8 years
And for most of those 8 years, it feels good to think about him, even though it still hurts.

I guess I wrote this for myself, but I’ll post it in case it helps others somehow.
Since 2017 I go to a weird space from May 11 to July 10. May 11 was my dad’s birthday, Father’s Day is in early June, and July 10 is the day he died. So each year, I ride an emotional roller coaster for a quarter. Sad he’s not still around. Happy he didn’t have to suffer through seeing Trump elected, COVID (which would have almost certainly killed him had he not had the ultimate immunity of being already dead), the fall of Roe, genocide in Gaza, his empathy cutting him deeply as he saw others suffering needlessly. Curious what he would think of various societal, and personal, developments he’s missed out on. Sad again because of a song, a scene in a show, a flyer for CPR training (you should learn CPR, it saves lives, but not his). Guilty because would he have wanted the life he would have had if the CPR had worked? (He wasn’t taking questions in the moment). Relieved he didn’t drop in the condo with my mom and have her fighting for him alone. Judgemental of whether I am doing the right things to remember him, and am I doing them enough? Thankful that due to compartmentalization, self preservation, or forgetfulness, I have never involuntarily seen him on the floor inside my front door again. And for most of those 8 years, it feels good to think about him, even though it still hurts.
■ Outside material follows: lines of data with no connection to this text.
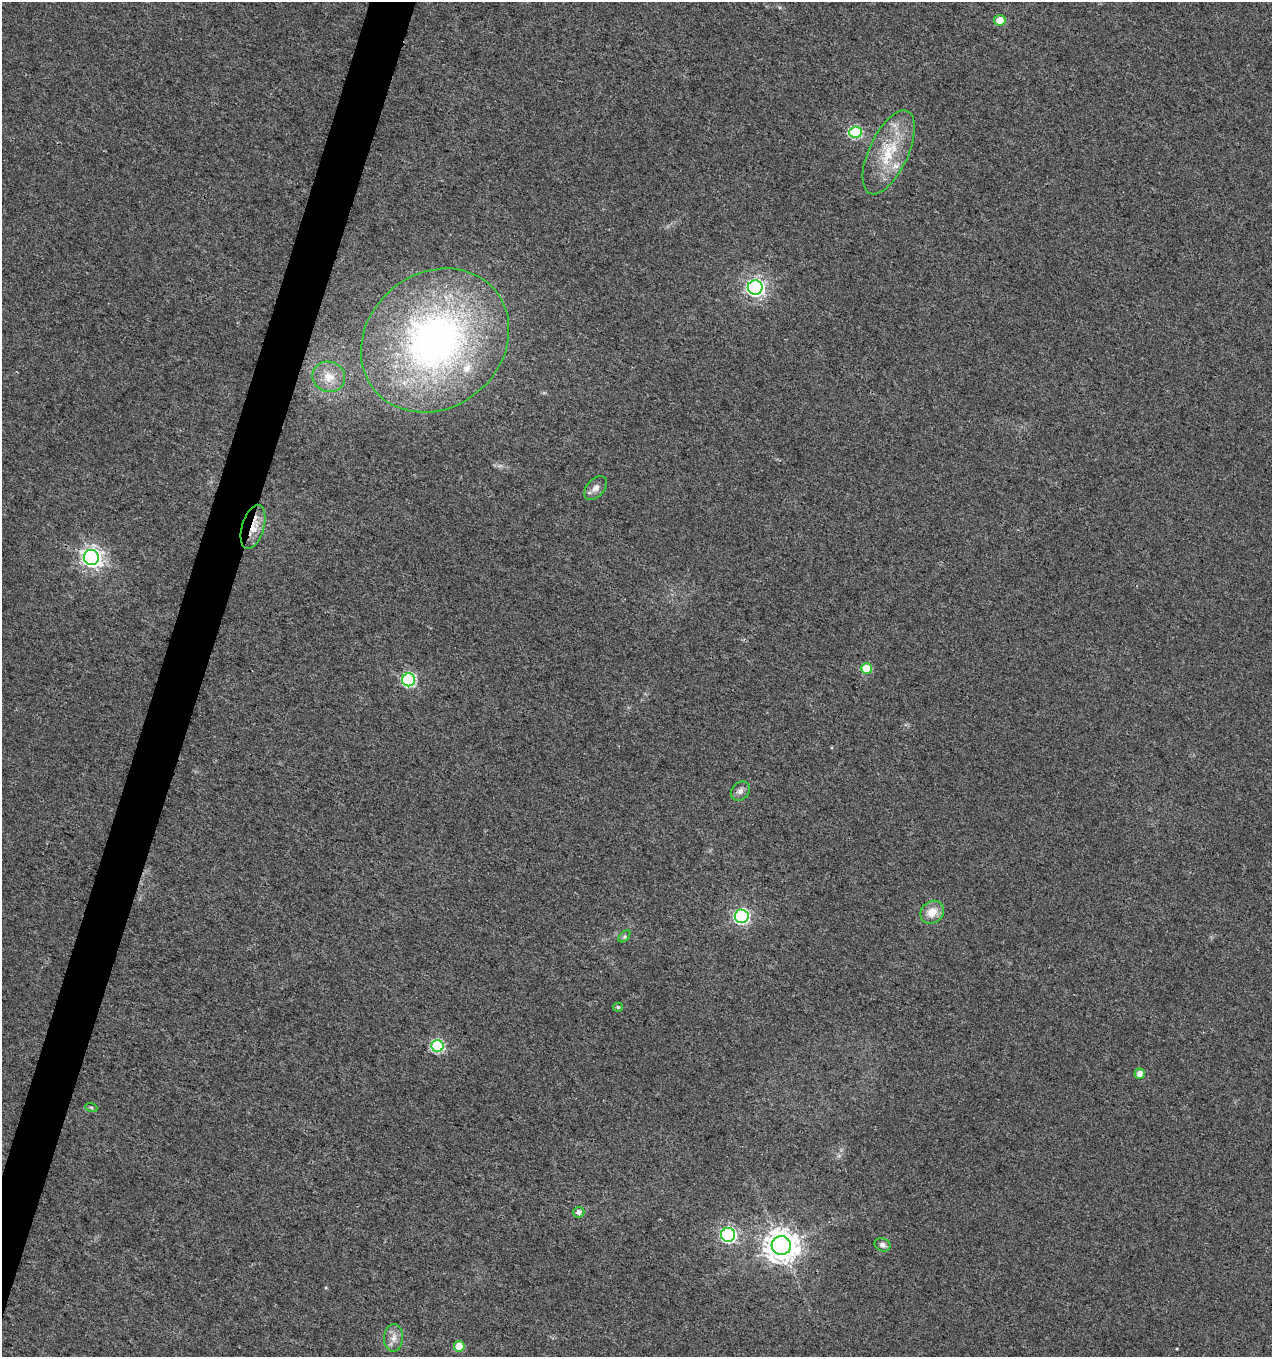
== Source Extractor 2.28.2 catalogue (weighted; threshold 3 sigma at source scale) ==
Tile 7 of 4 x 4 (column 3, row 2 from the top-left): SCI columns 2821-4090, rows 2709-4063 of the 5574 x 5425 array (HDU 1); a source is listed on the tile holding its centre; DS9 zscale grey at full resolution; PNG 1274 x 1359 px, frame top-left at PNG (2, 2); each listed source drawn as its Kron ellipse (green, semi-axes under 4 px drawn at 4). Shown black and unused: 3% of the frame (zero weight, under 3 of 4 exposures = <1% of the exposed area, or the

It’s also a time where the memory of maybe my most difficult conversation with him floats back up.
Years earlier, he had a persistent infection in his foot, made worse and more complicated by decades of living with diabetes. He had a surgery and knew going in they might have to amputate but I was holding on to hope that this would fix things without going that far. I don’t know why exactly, but it was super important to me, maybe because I knew it would be important to him, that I be there to tell him they had to amputate his foot when he woke up. I thought he’d be groggy and confused, would he remember he was even in the hospital? He hated being in the hospital. The doctor had warned us his brain would still feel the limb, but might also feel pain in the foot that was not really there. Fuck you, phantom foot, he had enough actual pain to deal with.
It was a lot of waiting while he slept or whatever you do when you’re still under anesthesia. Playing out the possible conversations in my mind. But when he woke up, he just asked “What happened?” What happened, I learned that day, has approximately 1 billion potential meanings, which my brain now furiously sifted through trying to understand the question so I could answer without making whatever he didn’t understand worse. What happened, why are you here? What happened, why am I in the hospital? What happened during the surgery I know I had and remember the possible outcomes of? Where’s my fucking foot?
I started basic and talked through the recent history, getting to the surgery and telling him they had to amputate but they were very happy with how it had gone and his remaining leg would be well suited for his future prosthetic. I honestly don’t know if that took 2 minutes or 20 minutes. I don’t know how I kept it together. Maybe because it was important for him to get the information, he deserved to understand what had happened to him. It seemed like he understood, though he was still very tired and groggy. I asked him if he was ok if I stepped out for a minute. He was.
I got as far as the hallway and the compartments ruptured. Like Titanic vs the iceberg levels of breach. He had said maybe 10 words, I had said 50? 500? Maybe 5,000. At the time I thought it was hard because I had to tell him the bad news. In hindsight, I think I thought this was going to be the start of the end of his life. The point from which he continuously declined, wheelchair bound. What about the other foot? He won’t bounce back from this. In about 30 seconds in the hallway I had years of conversations with myself, worst case scenario planning, mourning, coping. It wasn’t the end. He rallied, he was stubborn, he put in the work, he walked again.
This year, July 10 was extra bananas (work stuff, more on that in the future). But after July 10 comes July 11. In the morning on July 11 I went to exercise and when I got to the field at the local park, it looked like a dragonfly farm. With a last name of Dragon, it’s natural to hold an extra affinity for dragonflies and my dad had various lawn and desk knickknacks, pictures, etc. And here were thousands? Tens of thousands? More than I could count, even if they cooperated by staying still for more than a few seconds. They ebbed and flowed around me. I was clearly in their space, not they in mine. I don’t believe in stuff, I have no faith, at least not in any religious sense. I don’t think the dragonflies are my dad, I don’t think he sent them there. But I definitely associate them with him, or him with them, since they’ve been around for millions of years, and he hasn’t yet. But none of that is to say I’m not overly obsessed with dragonflies. And the fact that the period dragonflies show up here overlaps basically with May-July? Sometimes we’re forgetful or too in the present. It’s nice to have reminders of where we’ve come from.